_Data records_:
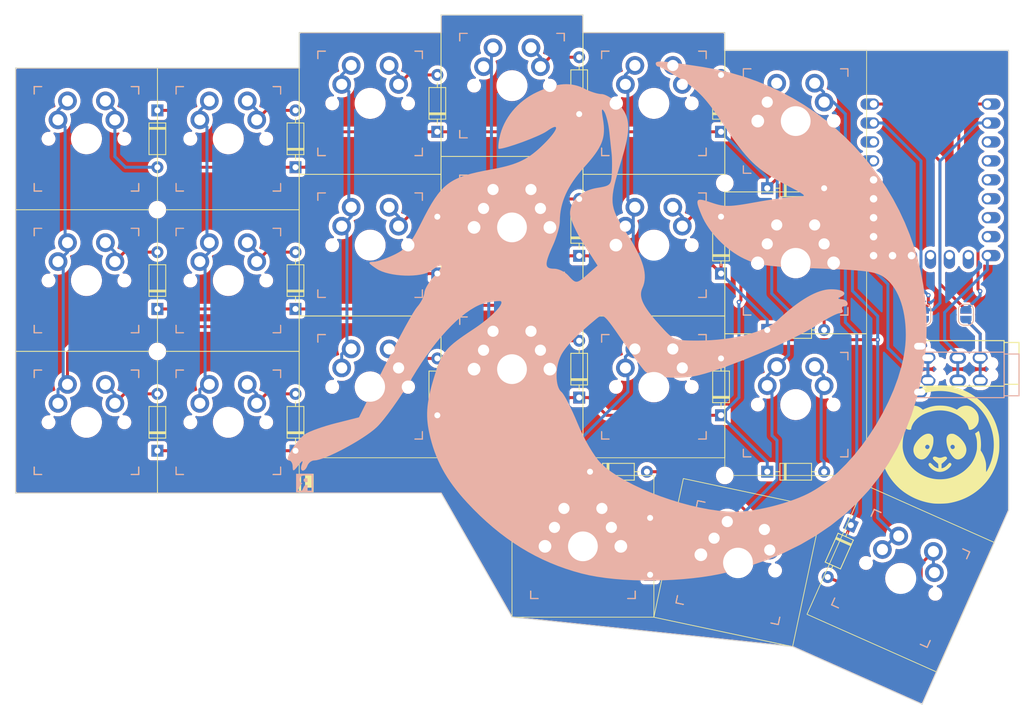
<source format=kicad_pcb>
(kicad_pcb (version 20221018) (generator pcbnew)

  (general
    (thickness 1.6)
  )

  (paper "A3")
  (layers
    (0 "F.Cu" signal)
    (31 "B.Cu" signal)
    (32 "B.Adhes" user "B.Adhesive")
    (33 "F.Adhes" user "F.Adhesive")
    (34 "B.Paste" user)
    (35 "F.Paste" user)
    (36 "B.SilkS" user "B.Silkscreen")
    (37 "F.SilkS" user "F.Silkscreen")
    (38 "B.Mask" user)
    (39 "F.Mask" user)
    (40 "Dwgs.User" user "User.Drawings")
    (41 "Cmts.User" user "User.Comments")
    (42 "Eco1.User" user "User.Eco1")
    (43 "Eco2.User" user "User.Eco2")
    (44 "Edge.Cuts" user)
    (45 "Margin" user)
    (46 "B.CrtYd" user "B.Courtyard")
    (47 "F.CrtYd" user "F.Courtyard")
    (48 "B.Fab" user)
    (49 "F.Fab" user)
    (50 "User.1" user)
    (51 "User.2" user)
    (52 "User.3" user)
    (53 "User.4" user)
    (54 "User.5" user)
    (55 "User.6" user)
    (56 "User.7" user)
    (57 "User.8" user)
    (58 "User.9" user)
  )

  (setup
    (pad_to_mask_clearance 0)
    (aux_axis_origin 210 150)
    (grid_origin 210 150)
    (pcbplotparams
      (layerselection 0x00010fc_ffffffff)
      (plot_on_all_layers_selection 0x0000000_00000000)
      (disableapertmacros false)
      (usegerberextensions false)
      (usegerberattributes true)
      (usegerberadvancedattributes true)
      (creategerberjobfile true)
      (dashed_line_dash_ratio 12.000000)
      (dashed_line_gap_ratio 3.000000)
      (svgprecision 4)
      (plotframeref false)
      (viasonmask false)
      (mode 1)
      (useauxorigin false)
      (hpglpennumber 1)
      (hpglpenspeed 20)
      (hpglpendiameter 15.000000)
      (dxfpolygonmode true)
      (dxfimperialunits true)
      (dxfusepcbnewfont true)
      (psnegative false)
      (psa4output false)
      (plotreference true)
      (plotvalue true)
      (plotinvisibletext false)
      (sketchpadsonfab false)
      (subtractmaskfromsilk false)
      (outputformat 1)
      (mirror false)
      (drillshape 1)
      (scaleselection 1)
      (outputdirectory "")
    )
  )

  (net 0 "")
  (net 1 "l0")
  (net 2 "Net-(D1-A)")
  (net 3 "Net-(D2-A)")
  (net 4 "Net-(D3-A)")
  (net 5 "Net-(D4-A)")
  (net 6 "Net-(D5-A)")
  (net 7 "l1")
  (net 8 "Net-(D6-A)")
  (net 9 "Net-(D7-A)")
  (net 10 "Net-(D8-A)")
  (net 11 "Net-(D9-A)")
  (net 12 "Net-(D10-A)")
  (net 13 "l2")
  (net 14 "Net-(D11-A)")
  (net 15 "Net-(D12-A)")
  (net 16 "Net-(D13-A)")
  (net 17 "Net-(D14-A)")
  (net 18 "Net-(D15-A)")
  (net 19 "l3")
  (net 20 "Net-(D16-A)")
  (net 21 "Net-(D17-A)")
  (net 22 "Net-(D18-A)")
  (net 23 "com_1")
  (net 24 "com_2")
  (net 25 "+5V")
  (net 26 "GND")
  (net 27 "5V_left")
  (net 28 "GND_left")
  (net 29 "5V_right")
  (net 30 "GND_right")
  (net 31 "c0")
  (net 32 "c1")
  (net 33 "c2")
  (net 34 "c3")
  (net 35 "c4")
  (net 36 "unconnected-(U1-2-Pad3)")
  (net 37 "unconnected-(U1-9-Pad10)")
  (net 38 "unconnected-(U1-10-Pad11)")
  (net 39 "unconnected-(U1-11-Pad12)")
  (net 40 "unconnected-(U1-12-Pad13)")
  (net 41 "unconnected-(U1-13-Pad14)")
  (net 42 "unconnected-(U1-3V3-Pad21)")
  (net 43 "unconnected-(U1-3-Pad4)")
  (net 44 "unconnected-(U1-4-Pad5)")
  (net 45 "unconnected-(U1-5-Pad6)")
  (net 46 "unconnected-(U1-6-Pad7)")
  (net 47 "unconnected-(U1-7-Pad8)")
  (net 48 "Net-(D19-A)")
  (net 49 "Net-(D20-A)")
  (net 50 "Net-(D21-A)")
  (net 51 "c5")

  (footprint "lib:SW_MX_reversible" (layer "F.Cu") (at 153 176.125))

  (footprint "Diode_THT:D_DO-35_SOD27_P7.62mm_Horizontal" (layer "F.Cu") (at 238 137.185 90))

  (footprint "Diode_THT:D_DO-35_SOD27_P7.62mm_Horizontal" (layer "F.Cu") (at 244.19 163.75))

  (footprint "MountingHole:MountingHole_2.2mm_M2" (layer "F.Cu") (at 238.5 144.0625))

  (footprint "Diode_THT:D_DO-35_SOD27_P7.62mm_Horizontal" (layer "F.Cu") (at 219 134.81 90))

  (footprint "lib:SW_MX_reversible" (layer "F.Cu") (at 210 131))

  (footprint "Diode_THT:D_DO-35_SOD27_P7.62mm_Horizontal" (layer "F.Cu") (at 219 172.81 90))

  (footprint "Diode_THT:D_DO-35_SOD27_P7.62mm_Horizontal" (layer "F.Cu") (at 181 160.935 90))

  (footprint "lib:SW_MX_reversible" (layer "F.Cu") (at 153 138.125))

  (footprint "Diode_THT:D_DO-35_SOD27_P7.62mm_Horizontal" (layer "F.Cu") (at 200 137.185 90))

  (footprint "lib:SW_MX_reversible" (layer "F.Cu") (at 191 171.375))

  (footprint "_mcu:rp2040-zero-tht" (layer "F.Cu") (at 266.05 143.625))

  (footprint "lib:SW_MX_reversible" (layer "F.Cu") (at 262.0595 197.0463 -24))

  (footprint "lib:SW_MX_reversible" (layer "F.Cu") (at 229 152.375))

  (footprint "MountingHole:MountingHole_2.2mm_M2" (layer "F.Cu") (at 238.5 183.25))

  (footprint "lib:SolderJumper-2_P1.3mm_Open_RoundedPad1.0x1.5mm" (layer "F.Cu") (at 270.8 161.7 -90))

  (footprint "Diode_THT:D_DO-35_SOD27_P7.62mm_Horizontal" (layer "F.Cu") (at 200 156.185 90))

  (footprint "lib:SW_MX_reversible" (layer "F.Cu") (at 172 176.125))

  (footprint "Diode_THT:D_DO-35_SOD27_P7.62mm_Horizontal" (layer "F.Cu") (at 228.5 196.56 90))

  (footprint "lib:SW_MX_reversible" (layer "F.Cu") (at 219.5 192.75))

  (footprint "Diode_THT:D_DO-35_SOD27_P7.62mm_Horizontal" (layer "F.Cu") (at 238 175.185 90))

  (footprint "Diode_THT:D_DO-35_SOD27_P7.62mm_Horizontal" (layer "F.Cu") (at 200 175.185 90))

  (footprint "Diode_THT:D_DO-35_SOD27_P7.62mm_Horizontal" (layer "F.Cu") (at 162.5 179.935 90))

  (footprint "lib:TRRS-PJ-320A_reversible_2" (layer "F.Cu") (at 275.9125 168.996 -90))

  (footprint "Diode_THT:D_DO-35_SOD27_P7.62mm_Horizontal" (layer "F.Cu") (at 255.3872 189.9051 -114))

  (footprint "lib:SW_MX_reversible" (layer "F.Cu") (at 248 154.75))

  (footprint "Diode_THT:D_DO-35_SOD27_P7.62mm_Horizontal" (layer "F.Cu") (at 244.19 182.75))

  (footprint "Diode_THT:D_DO-35_SOD27_P7.62mm_Horizontal" (layer "F.Cu") (at 162.5 160.935 90))

  (footprint "Diode_THT:D_DO-35_SOD27_P7.62mm_Horizontal" (layer "F.Cu") (at 181 179.935 90))

  (footprint "lib:SW_MX_reversible" (layer "F.Cu") (at 172 157.125))

  (footprint "MountingHole:MountingHole_2.2mm_M2" (layer "F.Cu") (at 162.5 166.625))

  (footprint "Diode_THT:D_DO-35_SOD27_P7.62mm_Horizontal" (layer "F.Cu") (at 220.45 182.75))

  (footprint "lib:SW_MX_reversible" (layer "F.Cu") (at 153 157.125))

  (footprint "lib:SW_MX_reversible" (layer "F.Cu") (at 248 173.75))

  (footprint "Diode_THT:D_DO-35_SOD27_P7.62mm_Horizontal" (layer "F.Cu")
    (tstam
... [1389518 chars truncated]
</source>
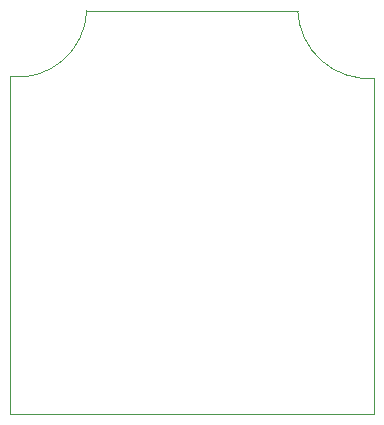
<source format=gbr>
%TF.GenerationSoftware,KiCad,Pcbnew,(5.99.0-2965-g3673c2369)*%
%TF.CreationDate,2020-08-26T16:57:39+03:00*%
%TF.ProjectId,cara-de-pelusa,63617261-2d64-4652-9d70-656c7573612e,rev?*%
%TF.SameCoordinates,Original*%
%TF.FileFunction,Profile,NP*%
%FSLAX46Y46*%
G04 Gerber Fmt 4.6, Leading zero omitted, Abs format (unit mm)*
G04 Created by KiCad (PCBNEW (5.99.0-2965-g3673c2369)) date 2020-08-26 16:57:39*
%MOMM*%
%LPD*%
G01*
G04 APERTURE LIST*
%TA.AperFunction,Profile*%
%ADD10C,0.100000*%
%TD*%
G04 APERTURE END LIST*
D10*
X115443000Y-102235000D02*
X84582000Y-102235000D01*
X115443000Y-73786999D02*
G75*
G02*
X108966000Y-68072000I-489563J5972962D01*
G01*
X84582000Y-73660000D02*
G75*
G03*
X91106488Y-68063375I661454J5830287D01*
G01*
X115443000Y-73787000D02*
X115443000Y-102235000D01*
X84582000Y-73660000D02*
X84582000Y-102235000D01*
X91106488Y-68063375D02*
X108966000Y-68072000D01*
M02*

</source>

_About this task_:
Only lines containing "CrtYd" belong in the answer; copy every such line from the records.

_Output of the exercise_:
    (46 "B.CrtYd" user "B.Courtyard")
    (47 "F.CrtYd" user "F.Courtyard")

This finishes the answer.